= Your task =
The answer must consist of every line below that contains the word "sizes".

*** Supplied records ***

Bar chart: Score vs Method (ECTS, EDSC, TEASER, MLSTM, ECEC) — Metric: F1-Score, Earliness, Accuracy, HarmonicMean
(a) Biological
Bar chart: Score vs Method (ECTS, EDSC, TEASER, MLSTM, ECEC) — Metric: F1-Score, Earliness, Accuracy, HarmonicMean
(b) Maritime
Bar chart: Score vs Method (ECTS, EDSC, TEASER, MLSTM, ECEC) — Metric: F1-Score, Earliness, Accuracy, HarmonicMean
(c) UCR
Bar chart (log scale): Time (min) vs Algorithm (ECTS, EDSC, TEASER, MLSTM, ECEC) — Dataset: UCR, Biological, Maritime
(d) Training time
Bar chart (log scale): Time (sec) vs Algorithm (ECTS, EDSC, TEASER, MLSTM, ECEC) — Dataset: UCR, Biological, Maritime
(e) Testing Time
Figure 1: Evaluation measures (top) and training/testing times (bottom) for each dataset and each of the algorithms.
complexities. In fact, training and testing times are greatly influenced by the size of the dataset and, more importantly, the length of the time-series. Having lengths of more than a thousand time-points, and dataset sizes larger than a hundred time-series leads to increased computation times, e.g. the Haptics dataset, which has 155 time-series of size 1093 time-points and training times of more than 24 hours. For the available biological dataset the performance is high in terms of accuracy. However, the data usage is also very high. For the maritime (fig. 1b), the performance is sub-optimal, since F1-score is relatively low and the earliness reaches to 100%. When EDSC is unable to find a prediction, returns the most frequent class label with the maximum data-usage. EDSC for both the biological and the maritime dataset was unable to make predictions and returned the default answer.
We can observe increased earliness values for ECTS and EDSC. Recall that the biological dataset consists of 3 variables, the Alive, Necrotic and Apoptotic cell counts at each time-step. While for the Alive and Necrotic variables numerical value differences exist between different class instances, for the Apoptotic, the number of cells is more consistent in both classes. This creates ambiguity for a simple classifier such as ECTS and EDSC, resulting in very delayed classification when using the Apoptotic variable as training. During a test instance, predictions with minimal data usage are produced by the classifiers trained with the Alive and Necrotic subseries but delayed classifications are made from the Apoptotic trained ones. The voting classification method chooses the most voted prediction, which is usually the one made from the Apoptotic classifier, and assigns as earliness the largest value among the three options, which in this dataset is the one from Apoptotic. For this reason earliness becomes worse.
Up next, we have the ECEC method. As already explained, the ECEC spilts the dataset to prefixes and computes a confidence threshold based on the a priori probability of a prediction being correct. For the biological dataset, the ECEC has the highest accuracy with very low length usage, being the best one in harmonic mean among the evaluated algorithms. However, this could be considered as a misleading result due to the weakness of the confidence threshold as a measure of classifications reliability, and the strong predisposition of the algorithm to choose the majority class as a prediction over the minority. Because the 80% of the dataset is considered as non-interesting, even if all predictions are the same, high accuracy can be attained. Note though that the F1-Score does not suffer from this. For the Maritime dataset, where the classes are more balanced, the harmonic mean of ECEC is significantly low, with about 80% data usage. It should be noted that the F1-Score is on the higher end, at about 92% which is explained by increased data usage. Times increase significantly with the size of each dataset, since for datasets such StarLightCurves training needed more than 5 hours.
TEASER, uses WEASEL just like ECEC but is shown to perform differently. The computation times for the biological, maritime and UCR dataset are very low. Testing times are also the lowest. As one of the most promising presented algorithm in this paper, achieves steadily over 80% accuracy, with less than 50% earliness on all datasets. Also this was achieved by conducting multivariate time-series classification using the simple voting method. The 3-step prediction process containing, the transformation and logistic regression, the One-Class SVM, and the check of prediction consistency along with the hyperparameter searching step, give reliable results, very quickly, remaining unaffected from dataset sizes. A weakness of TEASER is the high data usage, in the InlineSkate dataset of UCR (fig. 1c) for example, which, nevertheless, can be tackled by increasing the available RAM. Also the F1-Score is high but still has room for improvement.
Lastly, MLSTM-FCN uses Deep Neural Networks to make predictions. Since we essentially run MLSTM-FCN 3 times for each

***

= Finished exercise =
complexities. In fact, training and testing times are greatly influenced by the size of the dataset and, more importantly, the length of the time-series. Having lengths of more than a thousand time-points, and dataset sizes larger than a hundred time-series leads to increased computation times, e.g. the Haptics dataset, which has 155 time-series of size 1093 time-points and training times of more than 24 hours. For the available biological dataset the performance is high in terms of accuracy. However, the data usage is also very high. For the maritime (fig. 1b), the performance is sub-optimal, since F1-score is relatively low and the earliness reaches to 100%. When EDSC is unable to find a prediction, returns the most frequent class label with the maximum data-usage. EDSC for both the biological and the maritime dataset was unable to make predictions and returned the default answer.
TEASER, uses WEASEL just like ECEC but is shown to perform differently. The computation times for the biological, maritime and UCR dataset are very low. Testing times are also the lowest. As one of the most promising presented algorithm in this paper, achieves steadily over 80% accuracy, with less than 50% earliness on all datasets. Also this was achieved by conducting multivariate time-series classification using the simple voting method. The 3-step prediction process containing, the transformation and logistic regression, the One-Class SVM, and the check of prediction consistency along with the hyperparameter searching step, give reliable results, very quickly, remaining unaffected from dataset sizes. A weakness of TEASER is the high data usage, in the InlineSkate dataset of UCR (fig. 1c) for example, which, nevertheless, can be tackled by increasing the available RAM. Also the F1-Score is high but still has room for improvement.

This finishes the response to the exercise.